» **Task objective**: The entries need to be copied exactly as they stand, images left out.

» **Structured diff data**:
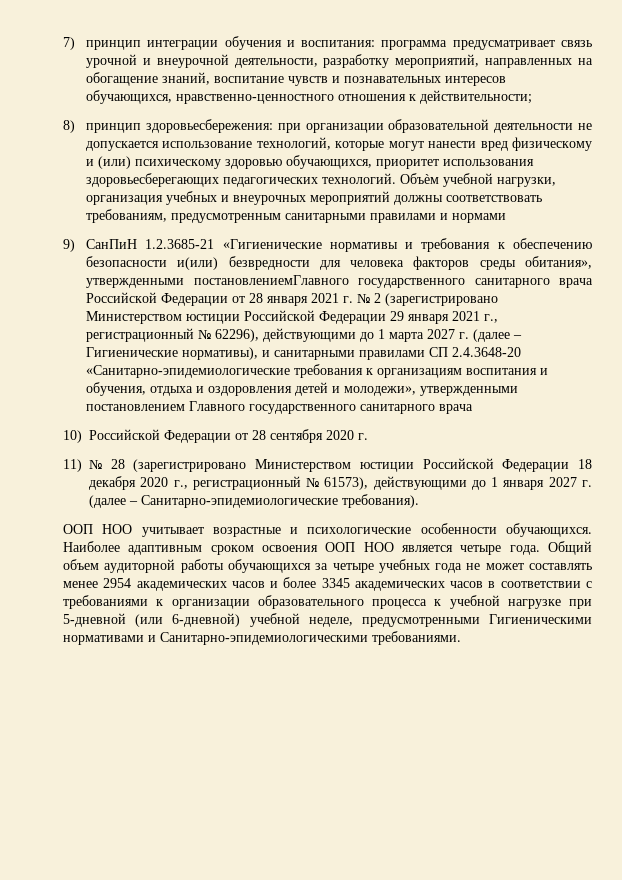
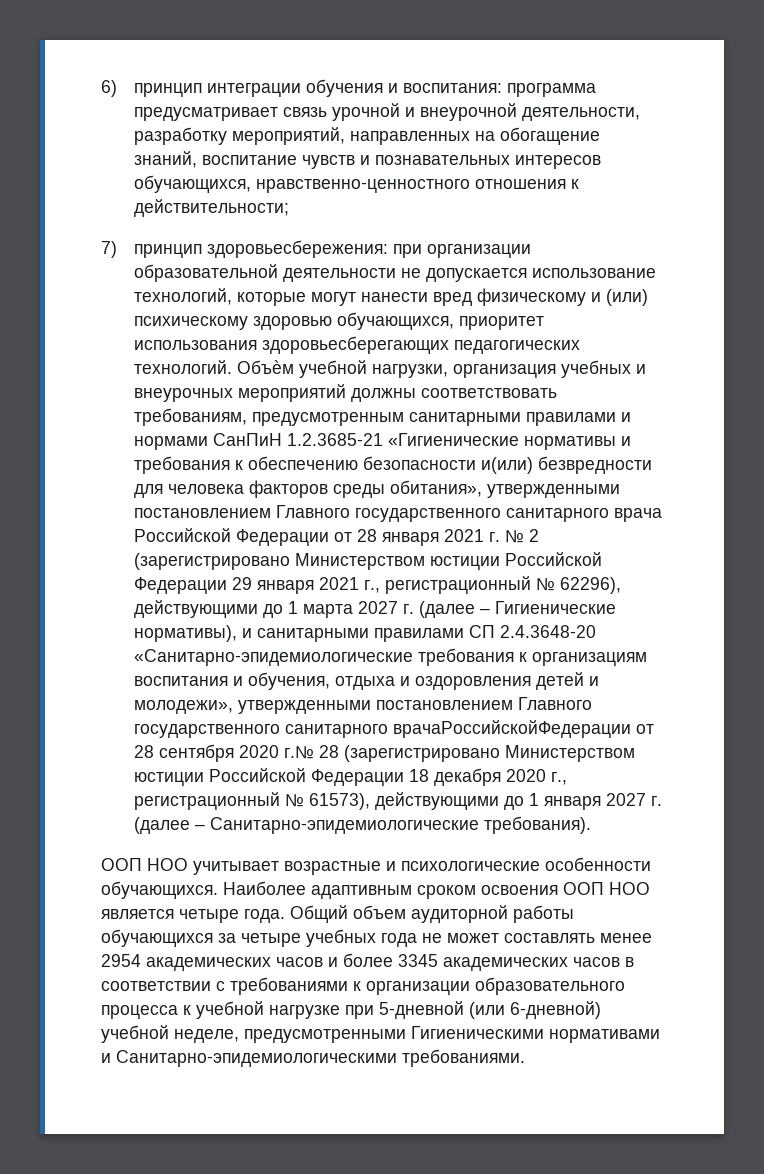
[63,37,75,50] 7) -> [101,80,117,97] 6)
[63,120,75,133] 8) -> [101,241,117,258] 7)
[63,239,75,252] // 9) -> (209, 443) none
[193,275,349,285] постановлениемГлавного -> [134,505,351,518] постановлением Главного
[438,404,473,414] [63,429,231,443] врача // 10) Российской Федерации -> [393,720,632,738] врачаРоссийскойФедерации
[358,433,368,440] [63,459,102,472] г. // 11) № -> [284,746,315,759] г.№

» **Exercise response**:
[63,37,75,50] 7) -> [101,80,117,97] 6)
[63,120,75,133] 8) -> [101,241,117,258] 7)
[63,239,75,252] // 9) -> (209, 443) none
[193,275,349,285] постановлениемГлавного -> [134,505,351,518] постановлением Главного
[438,404,473,414] [63,429,231,443] врача // 10) Российской Федерации -> [393,720,632,738] врачаРоссийскойФедерации
[358,433,368,440] [63,459,102,472] г. // 11) № -> [284,746,315,759] г.№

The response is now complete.